Fight’s over, The Angel of the Lord is trying to leave, the sun is coming up, but still Jacob will not let go. And so, God counted him the winner of the fight. Not because he won. Not because he was a brilliant fighter. But because he just refused to give up.

We see the exact same thing play out in our Gospel lesson today. The woman asks for Christ’s blessing to heal her child. The Lord says, “Why would I give the children’s bread to the dogs?”

These are hard words. But the woman doesn’t give up. She doesn’t even disagree with him, that she’s the dog in this metaphor! In fact, she takes his metaphor a step further and refers to Israel, not as children, but as *her* masters!

“Even the dogs eat the scraps that fall from their masters’ table.”

She refused to quit. She refused to leave. She would not let go until she was blessed.

Now, I’m not going to stand up here and tell you that this is an exact one to one for your life. That you will get health and wealth, healing, and prosperity, and blessing. None of that is true.

But I would like to encourage you to hold tightly to your faith. To run the race with endurance, as it were.

A lot of times in our lives we fall into the trap of trusting things that we probably shouldn’t trust. We trust bosses, governments, jobs, ourselves. We have faith in the various institutions in our lives and when those institutions and people (including ourselves) let us down, we often despair.

Sometimes we allow ourselves, in that despair, to doubt. To lose hope or faith.

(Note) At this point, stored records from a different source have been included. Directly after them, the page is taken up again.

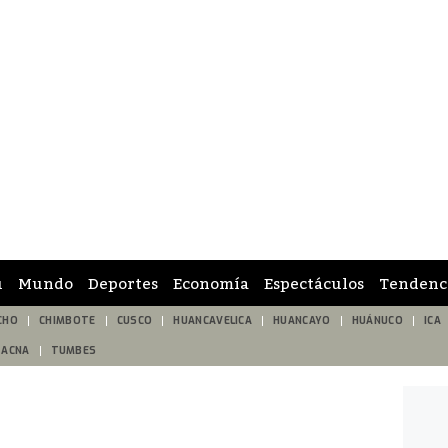
ú
Mundo
Deportes
Economía
Espectáculos
Tendenc
CHO
CHIMBOTE
CUSCO
HUANCAVELICA
HUANCAYO
HUÁNUCO
ICA
TACNA
TUMBES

But no matter how hard it is, we cannot allow ourselves to do that. I was reminded of that during my trip. Reminded that our God is a good, and loving, and merciful God. And we should receive all that we have with thanksgiving, with joy, and with hope.

There was an alternate Epistle reading today: Romans 5:1-5. Verses three and four say it like this: we rejoice in our sufferings, knowing that suffering produces endurance, and endurance produces character, and character produces hope.

So, if you’re going through hard times, Dear Christian, hold on. Cling to your Baptism, wherein you were washed of your sin and united with Christ. Cling here to the altar, to the Lord’s body and blood, where you know you have forgiveness of sin. These things strengthen and preserve your faith.

Be encouraged by the Canaanite woman, who refused to leave until she had even a crumb; be encouraged by Jacob who refused to let go of the Lord until he had a blessing!

Hold fast to your faith. Even when it’s hard, even when you don’t feel like it, even when it’s silly. Refuse to let go. Hold tight to the promise of God. Know you can do this because God Himself is holding tightly to you! Jesus Christ, who gave Himself up for you, who was obedient to death – even death on a cross – for you, is holding on to you!

He has given you faith, He has given you hope. Cling to them as they also cling to you!

You are forgiven, you are redeemed, you are the Lord’s chosen people. Keep hold of this in your heart and you will be blessed. You will be victorious. Even if you lose, even if you pay the ultimate price, you have the victory. Through Christ, we know that we are still winners.

And it is in the name of Him who secured our victory on that cross, our Lord Jesus Christ, I say to you.